Frida Kahlo, full name Magdalena Carmen Frida Kahlo y Calderón, was a famous Mexican painter, most well-known for her many self-portraits, portraits of others, and artwork depicting nature. Kahlo was born in 1907 to photographer Guillermo Kahlo and her mother, Matilde Calderón y González, from whom she derives her secondary surname.
Kahlo is said to have had a sad childhood, with parents who were regularly sick and were not romantically interested in one another. Her father emigrated to Mexico from Germany when epilepsy ended his university studies, and her mother has been described as “calculating, cruel and fanatically religious” by Kahlo herself.
At the age of 6, Kahlo contracted the poliovirus, which caused her right leg to become shorter and thinner than her left. This alienated her at school, where she started later than other students, and she was often bullied. But this also bonded her with her father, through their shared experience of living with a disability.

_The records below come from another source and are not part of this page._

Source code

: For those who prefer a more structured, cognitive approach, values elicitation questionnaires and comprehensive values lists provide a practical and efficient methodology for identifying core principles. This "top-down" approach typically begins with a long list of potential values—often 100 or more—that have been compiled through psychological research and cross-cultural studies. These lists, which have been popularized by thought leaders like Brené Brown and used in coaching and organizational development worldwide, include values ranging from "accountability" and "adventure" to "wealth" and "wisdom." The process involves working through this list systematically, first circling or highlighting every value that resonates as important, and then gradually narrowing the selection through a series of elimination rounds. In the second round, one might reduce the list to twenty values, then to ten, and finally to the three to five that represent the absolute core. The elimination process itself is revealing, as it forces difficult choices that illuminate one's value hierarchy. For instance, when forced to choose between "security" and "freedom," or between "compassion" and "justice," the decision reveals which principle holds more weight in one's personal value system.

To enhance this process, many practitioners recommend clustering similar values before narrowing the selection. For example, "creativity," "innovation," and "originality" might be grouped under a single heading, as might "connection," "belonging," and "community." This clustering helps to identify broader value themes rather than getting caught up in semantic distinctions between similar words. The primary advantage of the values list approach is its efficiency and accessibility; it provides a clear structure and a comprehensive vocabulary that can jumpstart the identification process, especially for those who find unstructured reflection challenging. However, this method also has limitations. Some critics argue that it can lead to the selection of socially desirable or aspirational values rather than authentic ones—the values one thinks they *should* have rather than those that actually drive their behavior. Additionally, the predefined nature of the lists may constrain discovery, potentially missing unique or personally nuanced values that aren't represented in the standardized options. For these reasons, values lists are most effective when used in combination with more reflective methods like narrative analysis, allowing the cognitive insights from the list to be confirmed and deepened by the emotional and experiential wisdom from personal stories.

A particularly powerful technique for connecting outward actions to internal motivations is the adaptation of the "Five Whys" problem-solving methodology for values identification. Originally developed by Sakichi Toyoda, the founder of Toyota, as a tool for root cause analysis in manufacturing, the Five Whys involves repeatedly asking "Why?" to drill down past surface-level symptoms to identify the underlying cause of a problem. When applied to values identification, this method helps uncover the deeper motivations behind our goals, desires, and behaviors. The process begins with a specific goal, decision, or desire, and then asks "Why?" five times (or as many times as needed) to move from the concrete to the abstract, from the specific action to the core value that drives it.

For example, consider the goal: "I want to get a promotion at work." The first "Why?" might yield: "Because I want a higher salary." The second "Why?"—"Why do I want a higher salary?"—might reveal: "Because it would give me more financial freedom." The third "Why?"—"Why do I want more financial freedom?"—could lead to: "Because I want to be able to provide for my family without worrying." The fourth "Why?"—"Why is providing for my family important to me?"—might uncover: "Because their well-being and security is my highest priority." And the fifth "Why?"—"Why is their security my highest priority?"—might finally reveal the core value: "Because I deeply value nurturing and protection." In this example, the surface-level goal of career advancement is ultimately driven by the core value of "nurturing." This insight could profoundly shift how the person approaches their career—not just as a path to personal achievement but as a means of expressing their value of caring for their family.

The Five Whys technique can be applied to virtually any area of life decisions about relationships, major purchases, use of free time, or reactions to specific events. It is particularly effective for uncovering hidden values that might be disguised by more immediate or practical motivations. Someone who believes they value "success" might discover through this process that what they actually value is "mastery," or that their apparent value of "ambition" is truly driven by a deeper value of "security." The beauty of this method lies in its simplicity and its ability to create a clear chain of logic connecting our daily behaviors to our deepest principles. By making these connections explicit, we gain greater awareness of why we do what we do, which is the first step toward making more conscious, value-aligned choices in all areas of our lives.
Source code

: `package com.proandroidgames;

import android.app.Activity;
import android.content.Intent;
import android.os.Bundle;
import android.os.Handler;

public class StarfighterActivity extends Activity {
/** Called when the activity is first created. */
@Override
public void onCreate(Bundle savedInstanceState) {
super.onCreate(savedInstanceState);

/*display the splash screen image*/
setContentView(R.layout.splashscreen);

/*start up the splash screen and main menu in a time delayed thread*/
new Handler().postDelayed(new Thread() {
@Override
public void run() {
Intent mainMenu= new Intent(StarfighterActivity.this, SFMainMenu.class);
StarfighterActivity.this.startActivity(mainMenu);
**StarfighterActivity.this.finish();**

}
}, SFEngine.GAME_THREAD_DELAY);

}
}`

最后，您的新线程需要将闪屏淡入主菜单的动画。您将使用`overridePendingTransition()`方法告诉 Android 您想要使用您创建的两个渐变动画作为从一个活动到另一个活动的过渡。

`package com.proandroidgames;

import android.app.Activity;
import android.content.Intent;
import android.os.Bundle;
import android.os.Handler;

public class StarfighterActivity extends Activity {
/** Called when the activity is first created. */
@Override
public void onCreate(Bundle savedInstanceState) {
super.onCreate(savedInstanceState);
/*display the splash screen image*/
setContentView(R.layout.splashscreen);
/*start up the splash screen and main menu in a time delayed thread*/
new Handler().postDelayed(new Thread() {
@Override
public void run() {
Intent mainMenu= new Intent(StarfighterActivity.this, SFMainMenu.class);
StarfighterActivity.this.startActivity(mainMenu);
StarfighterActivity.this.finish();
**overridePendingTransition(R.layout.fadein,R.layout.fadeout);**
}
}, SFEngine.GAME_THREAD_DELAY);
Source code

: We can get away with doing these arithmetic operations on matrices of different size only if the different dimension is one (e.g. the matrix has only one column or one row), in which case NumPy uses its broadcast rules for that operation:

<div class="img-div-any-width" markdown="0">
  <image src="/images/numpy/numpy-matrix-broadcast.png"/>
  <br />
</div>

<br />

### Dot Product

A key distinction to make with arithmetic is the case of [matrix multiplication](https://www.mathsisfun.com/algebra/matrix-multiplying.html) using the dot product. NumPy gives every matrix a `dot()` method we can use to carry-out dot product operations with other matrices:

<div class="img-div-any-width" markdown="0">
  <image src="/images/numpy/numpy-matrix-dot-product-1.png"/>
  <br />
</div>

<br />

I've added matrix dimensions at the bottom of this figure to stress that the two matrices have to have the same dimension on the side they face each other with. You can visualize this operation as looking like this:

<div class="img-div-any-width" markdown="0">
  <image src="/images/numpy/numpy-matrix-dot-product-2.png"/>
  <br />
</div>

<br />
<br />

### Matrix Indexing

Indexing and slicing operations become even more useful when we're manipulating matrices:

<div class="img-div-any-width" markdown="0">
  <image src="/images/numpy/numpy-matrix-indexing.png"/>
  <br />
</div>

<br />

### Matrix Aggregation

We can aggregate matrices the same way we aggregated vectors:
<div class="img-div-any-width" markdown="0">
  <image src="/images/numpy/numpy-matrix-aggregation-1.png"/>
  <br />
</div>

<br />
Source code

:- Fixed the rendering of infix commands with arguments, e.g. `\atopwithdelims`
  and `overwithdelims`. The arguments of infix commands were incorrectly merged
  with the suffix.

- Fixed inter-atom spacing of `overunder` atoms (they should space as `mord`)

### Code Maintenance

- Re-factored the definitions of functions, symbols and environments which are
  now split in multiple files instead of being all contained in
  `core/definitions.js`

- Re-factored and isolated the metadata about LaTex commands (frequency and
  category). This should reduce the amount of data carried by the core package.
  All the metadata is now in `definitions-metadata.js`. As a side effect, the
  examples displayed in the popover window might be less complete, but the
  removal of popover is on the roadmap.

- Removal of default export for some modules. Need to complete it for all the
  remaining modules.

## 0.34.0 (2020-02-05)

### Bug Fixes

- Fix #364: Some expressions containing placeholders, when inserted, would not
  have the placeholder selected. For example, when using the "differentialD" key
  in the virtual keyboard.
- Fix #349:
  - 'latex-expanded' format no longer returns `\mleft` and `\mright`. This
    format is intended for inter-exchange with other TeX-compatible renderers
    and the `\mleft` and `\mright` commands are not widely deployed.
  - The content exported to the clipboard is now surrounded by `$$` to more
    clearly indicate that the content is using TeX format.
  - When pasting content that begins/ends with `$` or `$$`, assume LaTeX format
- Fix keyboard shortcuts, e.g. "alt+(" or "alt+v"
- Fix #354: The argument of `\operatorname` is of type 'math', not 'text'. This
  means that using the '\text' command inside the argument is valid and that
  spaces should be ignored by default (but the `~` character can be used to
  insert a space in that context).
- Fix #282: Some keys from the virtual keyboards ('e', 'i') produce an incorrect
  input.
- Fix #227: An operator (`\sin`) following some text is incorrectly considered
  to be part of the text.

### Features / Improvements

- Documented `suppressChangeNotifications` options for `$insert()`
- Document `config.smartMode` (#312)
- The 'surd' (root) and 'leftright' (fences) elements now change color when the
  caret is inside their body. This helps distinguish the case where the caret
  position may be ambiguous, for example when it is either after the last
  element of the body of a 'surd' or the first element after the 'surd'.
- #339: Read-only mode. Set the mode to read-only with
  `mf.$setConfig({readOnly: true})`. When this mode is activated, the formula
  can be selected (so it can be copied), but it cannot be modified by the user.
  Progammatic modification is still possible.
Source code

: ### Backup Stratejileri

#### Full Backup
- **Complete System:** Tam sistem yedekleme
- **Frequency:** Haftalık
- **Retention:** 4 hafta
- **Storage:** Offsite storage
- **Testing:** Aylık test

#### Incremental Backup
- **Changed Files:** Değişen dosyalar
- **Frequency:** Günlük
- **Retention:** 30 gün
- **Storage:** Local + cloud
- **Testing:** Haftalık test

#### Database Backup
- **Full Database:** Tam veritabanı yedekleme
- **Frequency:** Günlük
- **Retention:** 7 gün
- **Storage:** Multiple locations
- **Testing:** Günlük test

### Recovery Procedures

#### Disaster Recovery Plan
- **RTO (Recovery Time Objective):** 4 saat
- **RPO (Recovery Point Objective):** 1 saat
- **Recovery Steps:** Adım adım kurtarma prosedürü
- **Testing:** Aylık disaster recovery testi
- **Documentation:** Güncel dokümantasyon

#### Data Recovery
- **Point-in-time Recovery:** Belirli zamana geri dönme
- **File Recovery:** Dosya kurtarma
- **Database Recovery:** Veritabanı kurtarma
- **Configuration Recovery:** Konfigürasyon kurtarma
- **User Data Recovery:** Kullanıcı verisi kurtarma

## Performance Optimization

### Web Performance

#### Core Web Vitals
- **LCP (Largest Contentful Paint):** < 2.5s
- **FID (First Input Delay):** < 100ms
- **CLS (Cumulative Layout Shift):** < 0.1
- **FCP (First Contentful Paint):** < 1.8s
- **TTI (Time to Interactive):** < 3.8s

Despite her disability, Frida fought against the odds to pursue her career of choice, medicine. Her dream was to become a physician, and through her academic success she was accepted to an elite high school that had only just started allowing women to attend. Our of 2,000 students, only 35 were female. It was here, at the National Preparatory School, that Kahlo began engaging with political activism and social justice.
In the following years, disaster struck as Kahlo was caught in an awful bus crash which saw an iron rail pierce her pelvis. In this same crash, she also broke her right leg in 11 places and her spine in 3 places, and was left with a crushed foot, a dislocated shoulder, and a broken collarbone and ribs. It was during her long recovery period that she began painting.
The awful injuries sustained during this accident prevented Frida from being able to continue with her dream of becoming a physician. Channelling her drive and passion into her newfound love of painting, she went on to create 150-200 paintings in her lifetime, gaining fame and acclaim with no formal training. Much of her work, such as famous piece Wounded Deer, was focused on expressing the chronic pain she lived in, while others depicted her self-portraits in a range of styles. Her work also expressed support for revolutionary politics, social justice, and LGBTQ+ rights. As a bisexual woman, Kahlo is considered an LGBTQ icon by many.